[[ TEXT UNDER STUDY, beginning ]]

This article was published:

Norman Edward Thomas Jones (1904-1972), businessman, was born on 2 August 1904 at Petersham, Sydney, son of Edward Jacob Jones, commercial traveller, and his wife Eliza Esther, née Swain, both Australian born. Following Edward's death in 1906, the family moved to Newcastle, New South Wales. Educated at Hamilton and Cooks Hill high schools, Norman studied part time at Newcastle Technical College (Dip.Chem., 1925) where he won a bronze medal for the highest academic results in chemistry in the State's technical colleges. At St Andrew's Presbyterian Church, Newcastle, on 17 November 1928 he married Mabel Elizabeth Swainson.

In February 1920 Jones had joined the Broken Hill Proprietary Co. Ltd as an office-boy at its Newcastle steelworks. Next year he moved to the chemical laboratory as a junior chemist and in 1926 was sent to the open hearth department to learn steelmaking. In 1933 he was promoted to the manager's office at the steelworks as assistant to the production superintendent. He was transferred back to the open hearth department in 1934 as assistant-superintendent, and in the following year studied steelmaking in Europe and the United States of America. From 1936, as a special cadet, he gained eighteen months general experience working throughout Australia in a range of areas in B.H.P. Two years later he was appointed technical assistant to the general manager Leslie Bradford at the company's head office in Melbourne. With Bradford, he played a key role in the management of B.H.P. during World War II and was appointed assistant general manager in 1943.

[[ TEXT UNDER STUDY, end ]]
[[ RECORDS PROVIDED, beginning ]]

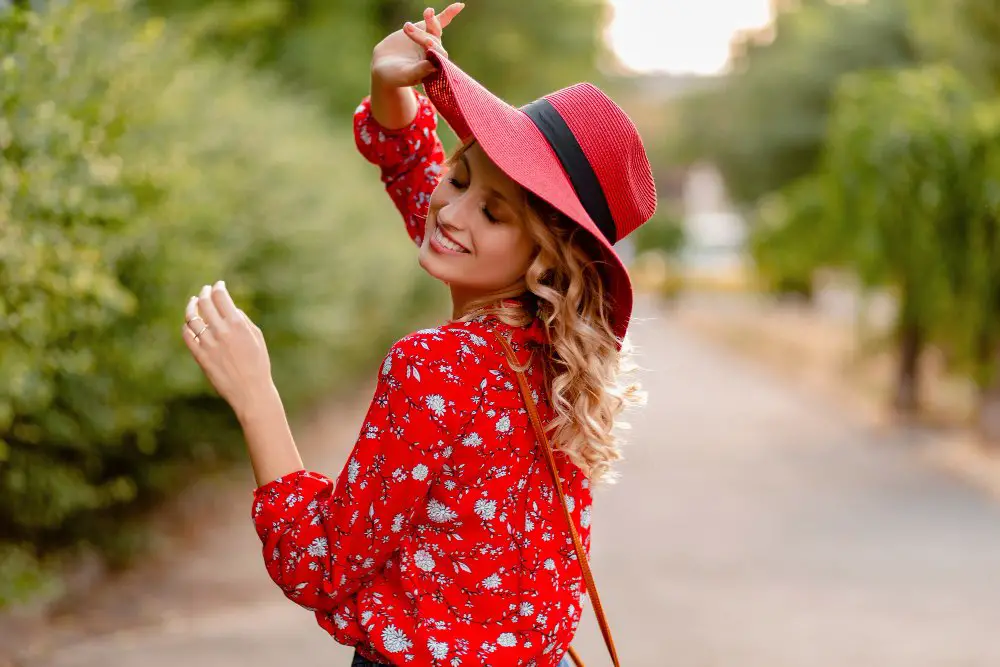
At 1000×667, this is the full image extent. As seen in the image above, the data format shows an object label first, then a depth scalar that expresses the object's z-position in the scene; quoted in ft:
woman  8.06
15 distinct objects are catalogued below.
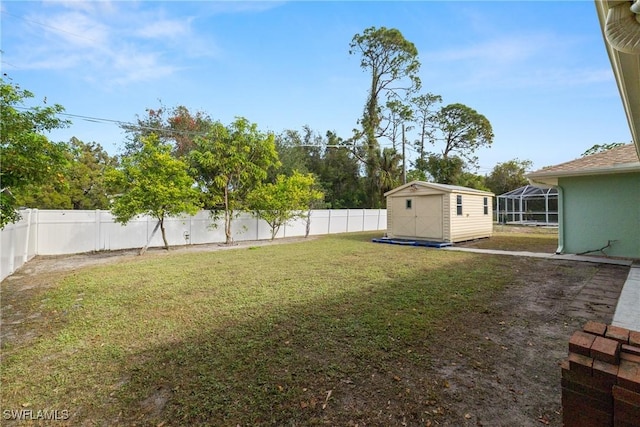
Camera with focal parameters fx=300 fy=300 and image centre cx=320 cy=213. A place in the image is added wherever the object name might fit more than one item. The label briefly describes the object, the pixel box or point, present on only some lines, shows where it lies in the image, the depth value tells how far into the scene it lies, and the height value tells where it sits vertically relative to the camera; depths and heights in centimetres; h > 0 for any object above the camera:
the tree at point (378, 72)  2227 +1120
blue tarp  1049 -80
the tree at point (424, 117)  2464 +876
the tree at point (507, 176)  2609 +407
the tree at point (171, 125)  1830 +604
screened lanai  1910 +106
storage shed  1097 +33
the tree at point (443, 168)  2528 +457
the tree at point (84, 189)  1357 +148
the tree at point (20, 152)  357 +80
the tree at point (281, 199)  1262 +90
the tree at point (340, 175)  2444 +382
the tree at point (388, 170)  2225 +385
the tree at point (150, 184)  898 +106
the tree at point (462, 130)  2547 +783
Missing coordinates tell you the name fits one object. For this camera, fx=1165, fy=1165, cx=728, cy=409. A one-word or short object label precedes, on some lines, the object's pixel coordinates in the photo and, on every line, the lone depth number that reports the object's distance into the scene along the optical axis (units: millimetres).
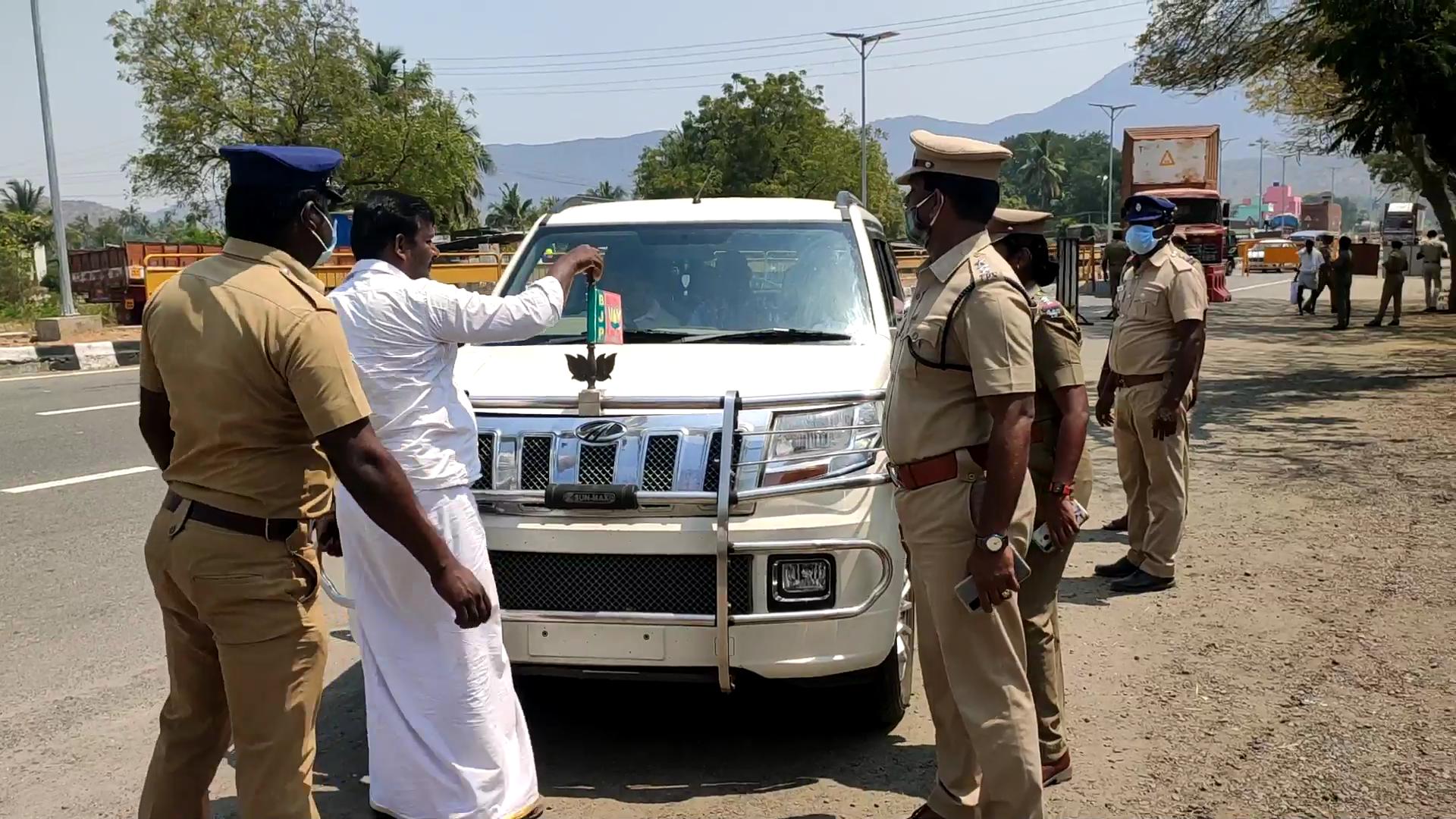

[[ RECORDS PROVIDED, end ]]

**WORK INSTRUCTION 1:** From the Norman Jones biography, return the passage starting at "Norman Edward Thomas" and ending at "Mabel Elizabeth Swainson.".
**WORK INSTRUCTION 2:** Translate this sentence from the Norman Jones biography into Spanish: "Following Edward's death in 1906, the family moved to Newcastle, New South Wales."

**EXERCISE SOLUTION 1:**
Norman Edward Thomas Jones (1904-1972), businessman, was born on 2 August 1904 at Petersham, Sydney, son of Edward Jacob Jones, commercial traveller, and his wife Eliza Esther, née Swain, both Australian born. Following Edward's death in 1906, the family moved to Newcastle, New South Wales. Educated at Hamilton and Cooks Hill high schools, Norman studied part time at Newcastle Technical College (Dip.Chem., 1925) where he won a bronze medal for the highest academic results in chemistry in the State's technical colleges. At St Andrew's Presbyterian Church, Newcastle, on 17 November 1928 he married Mabel Elizabeth Swainson.

**EXERCISE SOLUTION 2:** Tras la muerte de Edward en 1906, la familia se mudó a Newcastle, Nueva Gales del Sur.